Licor de blueberry feito na região de Borgonha, na França. Cassis é também nome genérico de um vinho branco da região de Provença.

CUARENTA Y TRÊS (34%)

Quarenta e três ingredientes entram na composição desse licor patenteado espanhol, feito à base de brandy e muito popular em seu país. Bastante doce, com um ligeiro sabor de baunilha.

BAILEY’S IRISH CREAM (5% OU MAIS)

Um original uísque com sabor de chocolate, de consistência espessa e cremosa e baixo teor alcoólico, produzido na Irlanda. Lançado nos anos 70 é um dos poucos drinques novos que fizeram sucesso ultimamente.

DRAMBUIE (40%)

O mais antigo e famoso licor de uísque. Segundo consta, a fórmula pertencia ao belo príncipe Charles, da Inglaterra, que a presenteou aos atuais produtores em agradecimento por serviços prestados. O Drambui, palavra que significa “drinque que satisfaz” em gaélico, é produzido com highland malt whisky e mel de urze. Há vários licores de scotch, entre os quais o Glayva, feito com ervas e especiarias, é o mais conhecido. Outros ótimos licores do gênero são o Glenn mist (o mais seco deles) e o irlandês Irish mist.

GRAN MARNIER (45/40%)

Licor de laranja à base de conhaque feito pela firma francesa do mesmo nome. As laranjas são do tipo curaçau, maceradas no conhaque. A versão cuja garrafa leva uma fita amarela semelhante a uma condecoração é a de menor teor alcoólico.

KAHLUA (26,5%)

Licor de café originário do México e muito popular nos Estados Unidos, onde é tomado após as refeições ou utilizado em coquetéis e sobremesas.

SAMBUCA (40%)

O modo mais divertido de tomar esse licor italiano é flambando-o, por meio de um processo tradicional entre os connaisseurs: coloque três ou quatro grãos de café sobre um copo cheio de sambuca; ateie fogo ao licor; deixe que a chama dance por alguns minutos até torrar os grãos, impregnando o licor de um delicioso aroma de café, apague a chama soprando-a. Se você quiser um espetáculo realmente completo, diminua a iluminação da sala antes de sua performance e explique aos convidados que os italianos chamam esse drinque de sambuca com mosche (com moscas), numa referência aos grãos de café. Para os mais preguiçosos ou com menos dotes artísticos, há uma versão de sambuca já aromatizada com café, chamada sambuca negra. Em vez de transparente, como a original, ela é marrom-escura. E deliciosa, pois o sabor forte do café ajuda a “cortar” a doçura do licor. Existem muitos licores de café, mas nenhum tão interessante também como a sambuca negra. Ainda que ela seja prima dos licores de anis franceses e espanhóis, a sambuca é feita por um processo de extração que lhe confere um sabor mais seco; e seu ingrediente principal não é o anis, mas o amieiro.
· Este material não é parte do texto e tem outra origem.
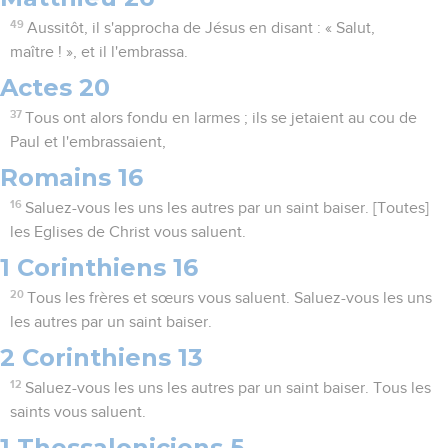
49
Aussitôt, il s'approcha de Jésus en disant : « Salut,
maître ! », et il l'embrassa.
Actes 20
37
Tous ont alors fondu en larmes ; ils se jetaient au cou de
Paul et l'embrassaient,
Romains 16
16
Saluez-vous les uns les autres par un saint baiser. [Toutes]
les Eglises de Christ vous saluent.
1 Corinthiens 16
20
Tous les frères et sœurs vous saluent. Saluez-vous les uns
les autres par un saint baiser.
2 Corinthiens 13
12
Saluez-vous les uns les autres par un saint baiser. Tous les
saints vous saluent.
1 Thessaloniciens 5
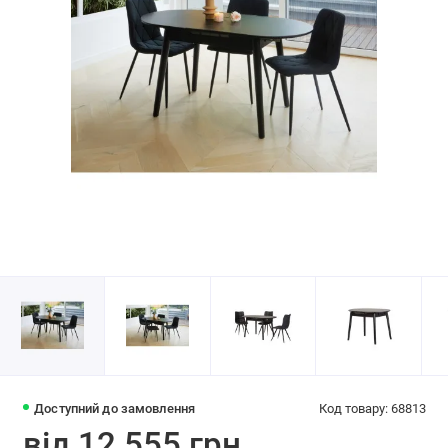
Доступний до замовлення
Код товару: 68813
від 12 555 грн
Atualmente, a sambuca é um drinque meio fora de moda em seu próprio país natal. Espera-se, contudo, que esse tolo e incompreensível desprezo não seja infinito.

TRIPLE SEC (30-40%)

Um dos melhores licores tipo curaçau, mas não tão seco quanto o nome sugere.

MARASQUINO (30%)

Licor de cereja originário da Malásia, ainda que as marcas mais famosas, hoje, sejam italianas. Muito usado em coquetéis.